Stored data
::::

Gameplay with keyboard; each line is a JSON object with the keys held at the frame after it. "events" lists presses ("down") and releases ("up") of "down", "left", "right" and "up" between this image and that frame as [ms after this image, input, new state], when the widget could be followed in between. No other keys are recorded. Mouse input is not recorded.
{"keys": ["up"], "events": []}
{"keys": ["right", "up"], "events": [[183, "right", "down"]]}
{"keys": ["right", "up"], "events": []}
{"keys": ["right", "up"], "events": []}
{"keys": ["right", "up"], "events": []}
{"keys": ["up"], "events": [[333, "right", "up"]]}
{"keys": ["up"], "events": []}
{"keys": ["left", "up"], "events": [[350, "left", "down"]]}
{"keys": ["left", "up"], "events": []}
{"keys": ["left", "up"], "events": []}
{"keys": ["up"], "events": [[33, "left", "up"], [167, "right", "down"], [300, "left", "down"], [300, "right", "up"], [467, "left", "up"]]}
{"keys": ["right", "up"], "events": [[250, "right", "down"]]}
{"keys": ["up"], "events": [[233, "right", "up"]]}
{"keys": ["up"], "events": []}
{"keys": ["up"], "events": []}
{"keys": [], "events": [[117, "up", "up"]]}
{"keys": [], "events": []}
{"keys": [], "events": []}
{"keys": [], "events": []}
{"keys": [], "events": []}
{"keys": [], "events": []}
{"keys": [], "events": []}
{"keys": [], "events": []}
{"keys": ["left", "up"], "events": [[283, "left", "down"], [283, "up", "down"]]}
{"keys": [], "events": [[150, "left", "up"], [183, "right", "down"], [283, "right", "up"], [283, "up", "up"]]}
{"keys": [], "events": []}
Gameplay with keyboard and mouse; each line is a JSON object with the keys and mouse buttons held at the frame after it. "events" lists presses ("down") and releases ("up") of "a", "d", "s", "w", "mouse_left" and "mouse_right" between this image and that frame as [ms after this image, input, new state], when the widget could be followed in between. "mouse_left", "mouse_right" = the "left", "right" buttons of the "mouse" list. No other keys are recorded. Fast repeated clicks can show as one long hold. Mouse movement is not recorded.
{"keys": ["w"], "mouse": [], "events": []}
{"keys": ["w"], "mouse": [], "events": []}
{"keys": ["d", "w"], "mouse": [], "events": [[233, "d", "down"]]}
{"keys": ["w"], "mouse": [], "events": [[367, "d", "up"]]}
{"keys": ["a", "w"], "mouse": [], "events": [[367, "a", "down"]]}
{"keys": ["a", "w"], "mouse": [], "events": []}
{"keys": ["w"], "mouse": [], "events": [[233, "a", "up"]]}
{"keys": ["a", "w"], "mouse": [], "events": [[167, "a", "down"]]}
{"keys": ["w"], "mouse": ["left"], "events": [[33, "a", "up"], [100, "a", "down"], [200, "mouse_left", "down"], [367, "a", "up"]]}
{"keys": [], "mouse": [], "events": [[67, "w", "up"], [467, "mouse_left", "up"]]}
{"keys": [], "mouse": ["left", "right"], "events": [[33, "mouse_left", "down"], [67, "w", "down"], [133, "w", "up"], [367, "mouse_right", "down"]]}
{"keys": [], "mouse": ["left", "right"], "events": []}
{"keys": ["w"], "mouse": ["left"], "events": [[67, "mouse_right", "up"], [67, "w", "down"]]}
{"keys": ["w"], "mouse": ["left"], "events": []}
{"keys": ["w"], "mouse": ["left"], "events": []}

::::

What is being asked ▸ The records above must be set down again exactly as written.

Exercise response ▸
Gameplay with keyboard; each line is a JSON object with the keys held at the frame after it. "events" lists presses ("down") and releases ("up") of "down", "left", "right" and "up" between this image and that frame as [ms after this image, input, new state], when the widget could be followed in between. No other keys are recorded. Mouse input is not recorded.
{"keys": ["up"], "events": []}
{"keys": ["right", "up"], "events": [[183, "right", "down"]]}
{"keys": ["right", "up"], "events": []}
{"keys": ["right", "up"], "events": []}
{"keys": ["right", "up"], "events": []}
{"keys": ["up"], "events": [[333, "right", "up"]]}
{"keys": ["up"], "events": []}
{"keys": ["left", "up"], "events": [[350, "left", "down"]]}
{"keys": ["left", "up"], "events": []}
{"keys": ["left", "up"], "events": []}
{"keys": ["up"], "events": [[33, "left", "up"], [167, "right", "down"], [300, "left", "down"], [300, "right", "up"], [467, "left", "up"]]}
{"keys": ["right", "up"], "events": [[250, "right", "down"]]}
{"keys": ["up"], "events": [[233, "right", "up"]]}
{"keys": ["up"], "events": []}
{"keys": ["up"], "events": []}
{"keys": [], "events": [[117, "up", "up"]]}
{"keys": [], "events": []}
{"keys": [], "events": []}
{"keys": [], "events": []}
{"keys": [], "events": []}
{"keys": [], "events": []}
{"keys": [], "events": []}
{"keys": [], "events": []}
{"keys": ["left", "up"], "events": [[283, "left", "down"], [283, "up", "down"]]}
{"keys": [], "events": [[150, "left", "up"], [183, "right", "down"], [283, "right", "up"], [283, "up", "up"]]}
{"keys": [], "events": []}
Gameplay with keyboard and mouse; each line is a JSON object with the keys and mouse buttons held at the frame after it. "events" lists presses ("down") and releases ("up") of "a", "d", "s", "w", "mouse_left" and "mouse_right" between this image and that frame as [ms after this image, input, new state], when the widget could be followed in between. "mouse_left", "mouse_right" = the "left", "right" buttons of the "mouse" list. No other keys are recorded. Fast repeated clicks can show as one long hold. Mouse movement is not recorded.
{"keys": ["w"], "mouse": [], "events": []}
{"keys": ["w"], "mouse": [], "events": []}
{"keys": ["d", "w"], "mouse": [], "events": [[233, "d", "down"]]}
{"keys": ["w"], "mouse": [], "events": [[367, "d", "up"]]}
{"keys": ["a", "w"], "mouse": [], "events": [[367, "a", "down"]]}
{"keys": ["a", "w"], "mouse": [], "events": []}
{"keys": ["w"], "mouse": [], "events": [[233, "a", "up"]]}
{"keys": ["a", "w"], "mouse": [], "events": [[167, "a", "down"]]}
{"keys": ["w"], "mouse": ["left"], "events": [[33, "a", "up"], [100, "a", "down"], [200, "mouse_left", "down"], [367, "a", "up"]]}
{"keys": [], "mouse": [], "events": [[67, "w", "up"], [467, "mouse_left", "up"]]}
{"keys": [], "mouse": ["left", "right"], "events": [[33, "mouse_left", "down"], [67, "w", "down"], [133, "w", "up"], [367, "mouse_right", "down"]]}
{"keys": [], "mouse": ["left", "right"], "events": []}
{"keys": ["w"], "mouse": ["left"], "events": [[67, "mouse_right", "up"], [67, "w", "down"]]}
{"keys": ["w"], "mouse": ["left"], "events": []}
{"keys": ["w"], "mouse": ["left"], "events": []}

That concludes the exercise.